Working in collaboration with wider cultural heritage organisations, Tate hopes to pioneer new apprenticeship standards which are sought after across the arts. This includes unique positions within curatorial, conservation and archives & record management departments, providing rare insight and invaluable experience of the inner workings of a major arts institution. Following successful pilot roles initiated in 2018, this new fully funded apprenticeship programme forms part of Tate’s commitment to increasing the diversity of its workforce, to better reflect the diversity of the audience it serves.

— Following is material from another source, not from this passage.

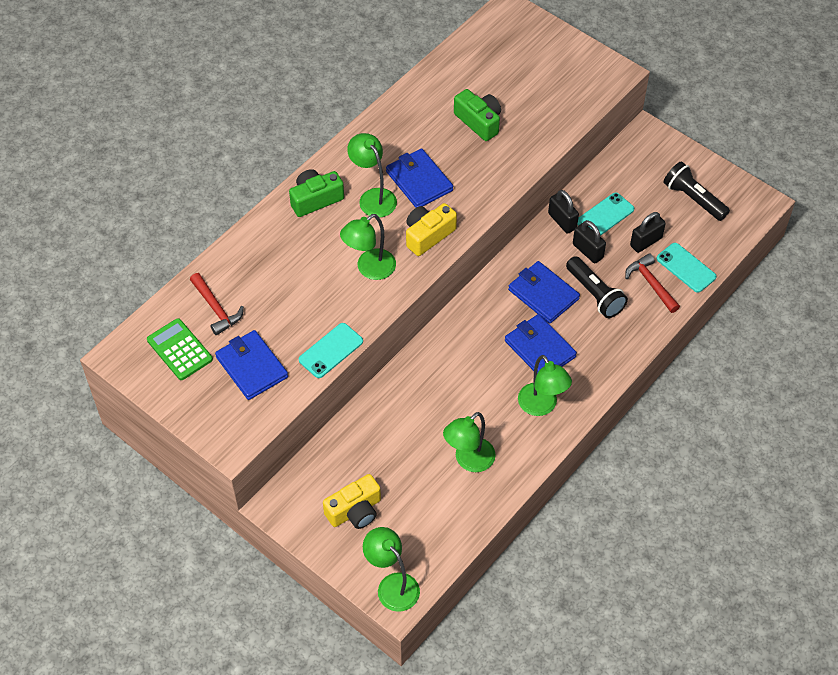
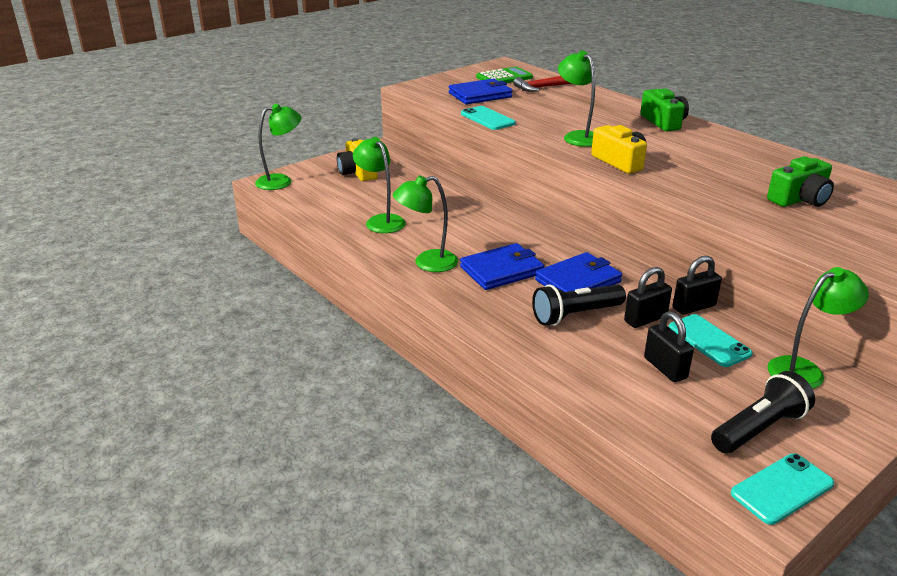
camera: 100 degrees right, 25 degrees down
(373, 197) = (670, 143): green lamp -> green lamp (804, 370)
(419, 181) = (696, 163): blue wallet -> none
(651, 283) = (591, 361): red hammer -> none
(686, 268) = (619, 397): turquoise phone -> turquoise phone (782, 489)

Over the next three years, Tate’s ambition is to recruit 50 paid apprenticeships. Initial roles are currently available in the Library & Archives, Marketing, and Development teams, while further apprentice posts to be released in the coming months will span Tate’s Curatorial, Conservation, Digital, and Director’s Office teams. Candidates must be aged 16 or above, with all apprenticeships lasting for a minimum of a year. Every apprentice is allocated a workplace mentor within the organisation and receives training from an independent Skills Coach, so they are well equipped for further progression. They will be fully supported to realise their next step, whether that is at Tate or elsewhere. While all apprenticeships on offer are for entry level roles, a longer-term aim of the programme is to expand into middle and senior level management roles.

This apprenticeship programme is being made possible with support from donors including members of the Tate Foundation Executive Board, with a desire to embed this as a permanent offer at Tate. Further Kickstart internships are also currently in place at Tate Liverpool, as part of a Government-funded scheme offering 6-month trainee placements for 16- to 24-year-olds on Universal Credit, who are at risk of long-term unemployment.